Si j’ai bien compris, les rêves nous révèlent une partie secrète de nous-même, dont nous n’avons pas conscience.

Par exemple, une femme rêve, de manière incompréhensible a priori, qu’elle n’arrive pas à préparer un repas faute de victuailles (les magasins sont fermés, il est dimanche; le téléphone est en dérangement et on ne peut donc se faire livrer…).

Si on l’interroge au réveil, on découvre qu’elle doit, en fait, régulièrement préparer des soupers pour une amie…dont son mari dit beaucoup (trop) de bien.

Dans ses songes, elle renonce donc à donner des dîners…

…qui provoquent, dans le monde réel, autant de rencontres entre cette « amie » et son époux. 

Le docteur Freud, qui semble être de plus en connu (et contesté) à Vienne, propose d’interpréter tous les rêves comme le résultat de l’action de l’inconscient, cette partie de notre cerveau qui fonctionne sans volonté de notre part.

Ce qui se passe dans cet inconscient (j’espère que je traduis bien le terme allemand) est guidé par des désirs, assez souvent d’origine sexuelle.

Or ces désirs ne peuvent s’exprimer dans le monde réel, en état de veille, car ils se révèlent peu conformes aux règles de vie sociale.

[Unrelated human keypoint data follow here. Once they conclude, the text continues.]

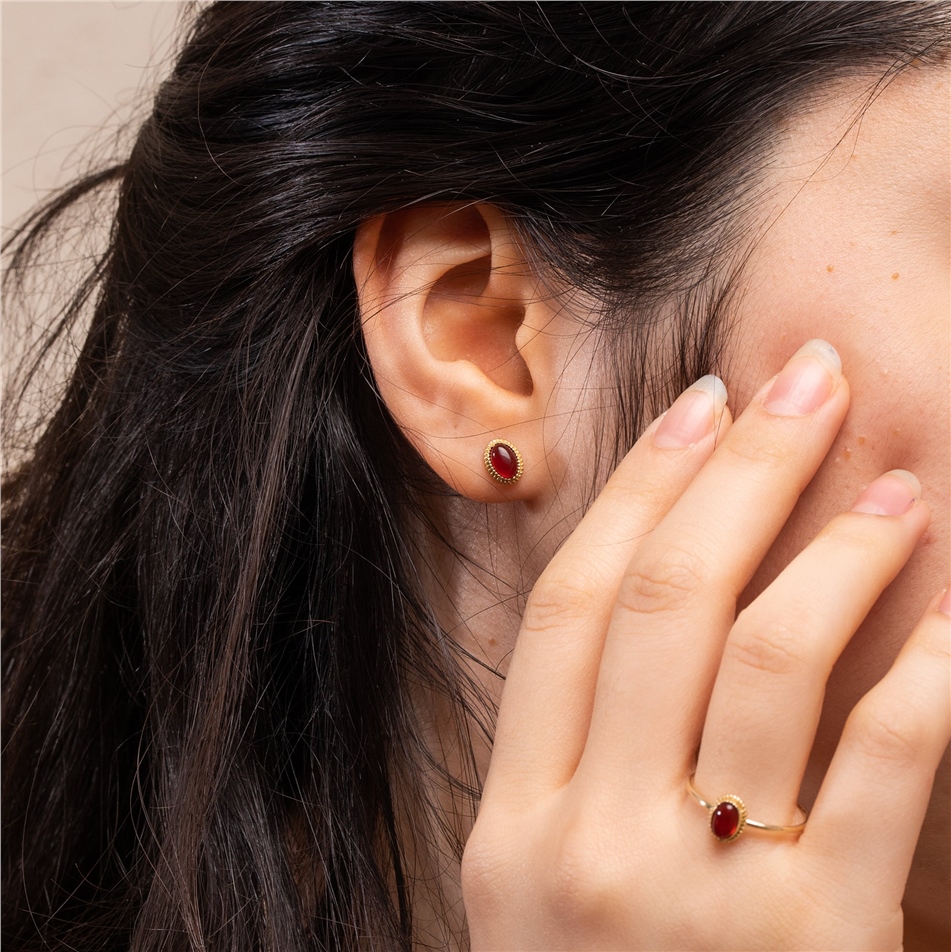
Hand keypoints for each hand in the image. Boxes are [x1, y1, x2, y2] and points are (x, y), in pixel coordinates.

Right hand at [461, 340, 949, 950]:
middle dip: (738, 470)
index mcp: (513, 831)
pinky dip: (928, 658)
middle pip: (663, 601)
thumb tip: (653, 603)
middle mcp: (589, 848)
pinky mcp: (821, 948)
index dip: (635, 492)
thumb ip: (586, 772)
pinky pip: (887, 758)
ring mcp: (700, 901)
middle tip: (799, 379)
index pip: (567, 607)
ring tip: (892, 476)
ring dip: (837, 544)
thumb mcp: (556, 903)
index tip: (698, 405)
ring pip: (769, 655)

Si ces désirs s’exprimaient le jour ou de façon trop claire dans nos rêves, il généreraient de la culpabilité ou de l’angoisse.

Ils s’expriment donc la nuit, dans nos songes et prennent, sous l’effet du contrôle qu’exerce malgré tout notre morale, une forme masquée les rendant acceptables.

Tout le talent du docteur Freud est de révéler le sens de ce qui est produit par les rêves et caché dans l’inconscient, comme on déchiffre une langue étrangère.

Ce travail sert à soigner, à Vienne, des patients malades des nerfs: Ils parlent au docteur, exposent leurs rêves, apprennent à en découvrir le sens…et leur état mental s’améliore.

J’avoue être séduit et dérouté à la fois par ce que je viens de lire.

Quelles preuves ce médecin peut-il avancer de ce qu’il écrit? Le poids qu’il donne à nos désirs sexuels n’est-il pas excessif? L’inconscient nous dirige-t’il à ce point à notre insu?

Quelle liberté réelle avons-nous, comme hommes « doués de raison », si ces thèses sont exactes?

9 novembre 1907: Angleterre, une détermination au quotidien qui évite les révolutions

Emmeline Pankhurst arrested.jpg Emmeline Pankhurst

Réception hier soir à l’Ambassade du Royaume Uni.

Je reviendrai dans mon journal, à l’avenir, sur ce peuple fascinant que forment nos-nouveaux- amis anglais.

Est-ce un effet de l’Entente cordiale? Est-ce la peur d’un conflit qui pourrait survenir avec notre voisin allemand? Je trouve que les Anglais sont présentés ces derniers temps sous un jour plus sympathique qu’auparavant dans notre presse.

Pour ma part, j’observe de très près toutes les évolutions de ce pays qui reste un modèle de démocratie.

Le combat d’Emmeline Pankhurst et de ses filles pour le droit de vote des femmes entraîne derrière lui des « suffragettes » déterminées à en découdre, même avec la police (notre photographie). Cela montre, s’il fallait le prouver, que les Anglais savent conquérir leurs droits avec une détermination qui n’a rien à nous envier, nous les Français révolutionnaires.

Cela se fait cependant avec moins de sang, moins de têtes tranchées, que chez nous.

Autre exemple de « détermination douce »: L’effacement progressif de la Chambre des lords au profit des Communes (qui représentent seules le peuple) se déroule sans crise de régime grave. Le veto législatif que conserve la Chambre haute disparaîtra sans doute un jour dans la mesure où la presse, l’opinion publique, le demandent avec insistance à un roi qui défend cette prérogative, je trouve, assez mollement.

Il y aura peut-être des débats enflammés au Parlement, des articles vengeurs dans la presse d’opinion, mais cela s’arrêtera là.

En Angleterre, pour changer la société, on fait couler la salive, l’encre…beaucoup plus fréquemment que le sang. Si les autres peuples européens pouvaient s’en inspirer!